Deep learning for fluorescence lifetime predictions enables high-throughput in vivo imaging

Fluorescence lifetime imaging microscopy (FLIM) is a powerful optical tool widely used in biomedical research to study changes in a sample’s microenvironment. However, data collection and interpretation are often challenging, and traditional methods such as exponential fitting and phasor plot analysis require a high number of photons per pixel for reliably measuring the fluorescence lifetime of a fluorophore. To satisfy this requirement, prolonged data acquisition times are needed, which makes FLIM a low-throughput technique with limited capability for in vivo applications. Here, we introduce FLIMngo, a deep learning model capable of quantifying FLIM data obtained from photon-starved environments. FLIMngo outperforms other deep learning approaches and phasor plot analyses, yielding accurate fluorescence lifetime predictions from decay curves obtained with fewer than 50 photons per pixel by leveraging both time and spatial information present in raw FLIM data. Thus, FLIMngo reduces FLIM data acquisition times to a few seconds, thereby, lowering phototoxicity related to prolonged light exposure and turning FLIM into a higher throughput tool suitable for analysis of live specimens.

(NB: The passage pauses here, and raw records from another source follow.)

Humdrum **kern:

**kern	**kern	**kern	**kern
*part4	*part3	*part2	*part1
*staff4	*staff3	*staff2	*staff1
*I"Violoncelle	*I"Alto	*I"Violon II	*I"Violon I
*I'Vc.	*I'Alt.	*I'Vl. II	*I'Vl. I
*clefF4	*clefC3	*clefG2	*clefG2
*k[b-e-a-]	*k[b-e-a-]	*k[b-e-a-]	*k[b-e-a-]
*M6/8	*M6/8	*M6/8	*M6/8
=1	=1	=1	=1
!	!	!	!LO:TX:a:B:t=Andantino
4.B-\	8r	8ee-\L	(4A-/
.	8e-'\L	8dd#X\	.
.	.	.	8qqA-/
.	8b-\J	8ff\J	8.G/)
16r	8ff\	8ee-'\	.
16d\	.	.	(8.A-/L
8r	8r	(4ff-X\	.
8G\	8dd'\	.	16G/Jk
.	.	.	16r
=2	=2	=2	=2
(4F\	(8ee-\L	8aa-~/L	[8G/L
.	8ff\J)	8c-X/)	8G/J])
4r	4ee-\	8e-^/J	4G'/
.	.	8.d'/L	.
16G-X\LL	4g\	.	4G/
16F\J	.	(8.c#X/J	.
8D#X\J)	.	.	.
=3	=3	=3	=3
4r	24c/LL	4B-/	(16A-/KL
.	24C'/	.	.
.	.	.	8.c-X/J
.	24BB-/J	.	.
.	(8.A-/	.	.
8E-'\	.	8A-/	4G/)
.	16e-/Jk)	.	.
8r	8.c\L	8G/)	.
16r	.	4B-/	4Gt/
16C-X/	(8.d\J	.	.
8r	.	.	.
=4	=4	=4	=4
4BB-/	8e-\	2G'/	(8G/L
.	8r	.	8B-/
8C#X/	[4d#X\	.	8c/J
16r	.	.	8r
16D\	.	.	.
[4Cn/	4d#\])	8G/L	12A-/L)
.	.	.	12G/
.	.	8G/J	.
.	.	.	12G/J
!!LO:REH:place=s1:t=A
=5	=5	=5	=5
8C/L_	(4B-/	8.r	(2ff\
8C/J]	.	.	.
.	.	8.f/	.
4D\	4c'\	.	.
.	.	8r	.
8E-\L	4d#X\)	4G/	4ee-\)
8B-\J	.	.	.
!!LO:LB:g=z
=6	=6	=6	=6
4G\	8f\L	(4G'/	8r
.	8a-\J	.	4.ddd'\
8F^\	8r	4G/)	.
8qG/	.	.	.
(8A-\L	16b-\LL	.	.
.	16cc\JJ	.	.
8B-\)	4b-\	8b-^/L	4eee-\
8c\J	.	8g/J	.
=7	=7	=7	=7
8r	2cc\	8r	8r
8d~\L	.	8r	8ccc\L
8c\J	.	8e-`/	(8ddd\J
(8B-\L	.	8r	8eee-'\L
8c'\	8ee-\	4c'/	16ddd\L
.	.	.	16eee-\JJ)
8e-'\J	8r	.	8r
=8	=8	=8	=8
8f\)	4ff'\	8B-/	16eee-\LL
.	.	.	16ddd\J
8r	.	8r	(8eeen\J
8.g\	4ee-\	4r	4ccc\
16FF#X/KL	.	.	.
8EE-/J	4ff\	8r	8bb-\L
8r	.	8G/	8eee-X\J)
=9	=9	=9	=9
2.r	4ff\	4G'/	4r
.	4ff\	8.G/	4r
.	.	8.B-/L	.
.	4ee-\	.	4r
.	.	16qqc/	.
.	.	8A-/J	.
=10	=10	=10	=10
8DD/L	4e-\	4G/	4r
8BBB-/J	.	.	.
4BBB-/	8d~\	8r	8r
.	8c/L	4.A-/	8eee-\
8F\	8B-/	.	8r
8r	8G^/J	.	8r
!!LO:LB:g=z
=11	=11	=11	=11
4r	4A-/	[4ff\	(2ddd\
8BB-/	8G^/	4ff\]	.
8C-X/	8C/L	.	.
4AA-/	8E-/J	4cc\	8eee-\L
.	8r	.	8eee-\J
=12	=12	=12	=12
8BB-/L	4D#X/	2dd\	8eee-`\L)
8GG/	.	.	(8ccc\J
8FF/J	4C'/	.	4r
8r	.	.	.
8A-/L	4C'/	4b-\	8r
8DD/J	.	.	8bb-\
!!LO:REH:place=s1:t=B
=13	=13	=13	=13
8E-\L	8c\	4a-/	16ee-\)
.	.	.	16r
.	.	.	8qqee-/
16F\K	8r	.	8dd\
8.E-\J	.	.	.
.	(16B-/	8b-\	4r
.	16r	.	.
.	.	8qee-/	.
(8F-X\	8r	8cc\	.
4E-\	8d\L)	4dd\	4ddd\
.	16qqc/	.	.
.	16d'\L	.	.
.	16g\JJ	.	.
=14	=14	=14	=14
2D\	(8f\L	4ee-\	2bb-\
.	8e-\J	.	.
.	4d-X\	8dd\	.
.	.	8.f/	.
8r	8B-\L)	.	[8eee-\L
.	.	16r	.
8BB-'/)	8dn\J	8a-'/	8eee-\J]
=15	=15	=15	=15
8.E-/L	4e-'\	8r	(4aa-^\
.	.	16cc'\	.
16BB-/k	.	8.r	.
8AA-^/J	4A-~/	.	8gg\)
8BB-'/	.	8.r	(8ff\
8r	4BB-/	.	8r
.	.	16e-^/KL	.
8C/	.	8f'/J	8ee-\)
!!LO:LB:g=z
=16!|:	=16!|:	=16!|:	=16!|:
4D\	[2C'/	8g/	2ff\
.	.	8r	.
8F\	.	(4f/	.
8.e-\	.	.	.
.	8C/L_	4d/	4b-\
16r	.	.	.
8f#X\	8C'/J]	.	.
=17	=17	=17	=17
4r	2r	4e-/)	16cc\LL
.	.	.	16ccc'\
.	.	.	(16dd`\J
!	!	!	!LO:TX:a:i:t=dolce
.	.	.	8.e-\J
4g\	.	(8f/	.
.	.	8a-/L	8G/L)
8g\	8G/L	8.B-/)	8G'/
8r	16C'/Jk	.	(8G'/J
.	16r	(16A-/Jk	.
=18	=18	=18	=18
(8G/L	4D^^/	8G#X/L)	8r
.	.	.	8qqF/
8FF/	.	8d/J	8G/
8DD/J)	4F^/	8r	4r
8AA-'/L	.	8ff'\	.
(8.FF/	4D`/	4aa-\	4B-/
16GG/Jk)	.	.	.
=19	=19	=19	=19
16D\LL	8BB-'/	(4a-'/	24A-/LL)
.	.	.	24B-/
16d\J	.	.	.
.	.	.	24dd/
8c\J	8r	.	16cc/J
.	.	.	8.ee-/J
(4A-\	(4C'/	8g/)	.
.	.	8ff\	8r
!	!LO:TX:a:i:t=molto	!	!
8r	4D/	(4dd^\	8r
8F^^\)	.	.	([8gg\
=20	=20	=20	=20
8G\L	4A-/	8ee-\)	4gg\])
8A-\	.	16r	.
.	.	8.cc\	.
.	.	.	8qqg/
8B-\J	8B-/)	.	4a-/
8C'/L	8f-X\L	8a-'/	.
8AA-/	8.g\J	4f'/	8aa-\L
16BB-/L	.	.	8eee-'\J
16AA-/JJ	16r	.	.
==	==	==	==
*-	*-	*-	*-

Following the characterisation and benchmarking of FLIMngo on simulated data, we highlight its capabilities through applications in live, dynamic samples. Examples include the quantification of disease-related protein aggregates in non-anaesthetised Caenorhabditis (C . ) elegans , which significantly improves the applicability of FLIM by opening avenues to continuously assess C. elegans throughout their lifespan. Finally, FLIMngo is open-sourced and can be easily implemented across systems without the need for model retraining.